Now for ‘theatre’. We are, after all, a theatre company, producing theatre as our product. But, of course, it is more than mere description. We, inevitably, exist in a nexus of theatre stretching back thousands of years. Some points of this nexus loom over us as idols weigh upon the confused followers of shamanistic religions. We are bound to the past by its grasping tendrils and sirens’ song, enticing us to turn back but we must not build on the good old days but bad new ones.
We are a theatre company, interested in producing theatre as a unique art form, not theatre as imitation of what it is not. Questions form: what makes theatre unique? What makes it special? Because it is! There is something magical in the fluctuations and vibrations found in the rehearsal room. Something intensely vital and human in the connection between actor and audience. Something that draws us in, that makes us yearn for the immediacy of performance - it’s dirtiness, it’s messiness. The blood and sweat of bodies in motion, given over to physical communication.
And here is the crux! Human beings entwined in a ritual of communication. For audience and performer alike, the theatrical communion is a moment of extreme aliveness. It raises the hair on one’s skin, contorts the face and with mighty gasp, we inhale the possibilities of our own humanity and our cold processors begin to warm to the prospect of questioning what it means to be alive? If Precarious Theatre seeks anything, it seeks a theatre of humanity.

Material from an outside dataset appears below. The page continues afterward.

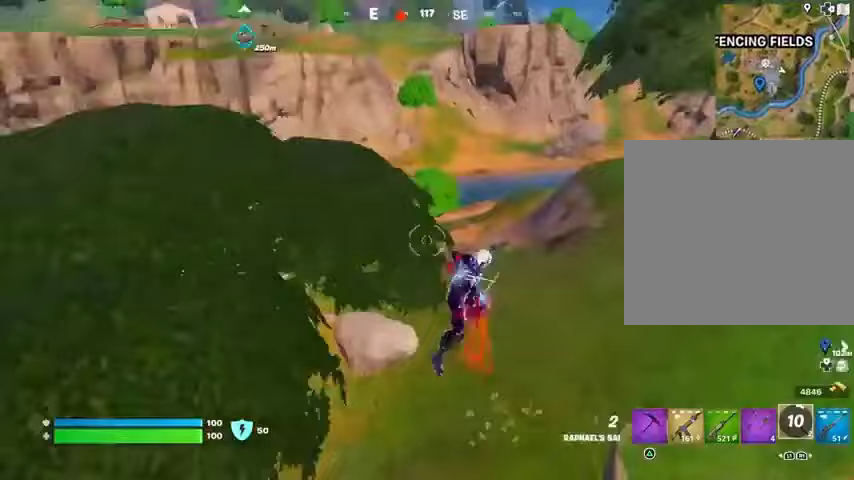
{"buttons": [], "left_stick": "down-left", "right_stick": "center", "events": [[33, "left_stick", "down-right"], [133, "left_stick", "down"], [267, "right_stick", "center"], [300, "R1", "down"], [333, "left_stick", "down-left"], [400, "R1", "up"]]}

As gestured before, we do not exist as ahistorical utopian objects. As a human theatre, we are woven into history’s clumsy web. To be human is to be historical - to acknowledge the passing and passage of time - to exist now as an iteration of the past and a dreamer of the future. We, as Precarious Theatre, exist similarly as a cultural totem. Which is to say, as the sum of history, in dialogue with said history but grappling with the present and chasing a better future. ‘Do not build on good old days but bad new ones’ - a phrase stolen from Brecht that is more complex than it appears. A mantra that encourages us to disregard the past despite its potential value and to construct on the shaky foundations of today. And yet we cannot escape the good old days. We are their lost children, haunted by them, tormented by them at every moment - their songs echo throughout our halls.
Brecht’s statement is a call to arms, not to be enticed by the siren’s song but rather attempt to innovate in the tragic landscape of the present - no matter how impossible this may be. It is a battle cry, bellowing forward from a moment of possibility, demanding we build our theatre on the shaky foundations of the present, aware of its inevitably Brechtian beams, Artaudian bricks and Meyerholdian floors. A precarious task towards an unstable and striving theatre, torn asunder by historical demands seemingly beyond possibility. Let all of humanity in through the cracks in our walls. Let them come and see what remains of us after all this. Let them look through the shattered windows, into kaleidoscopic mirrors and let them play in light refracted until the blood pumps and the sweat pours that we might learn something about what it means to be alive.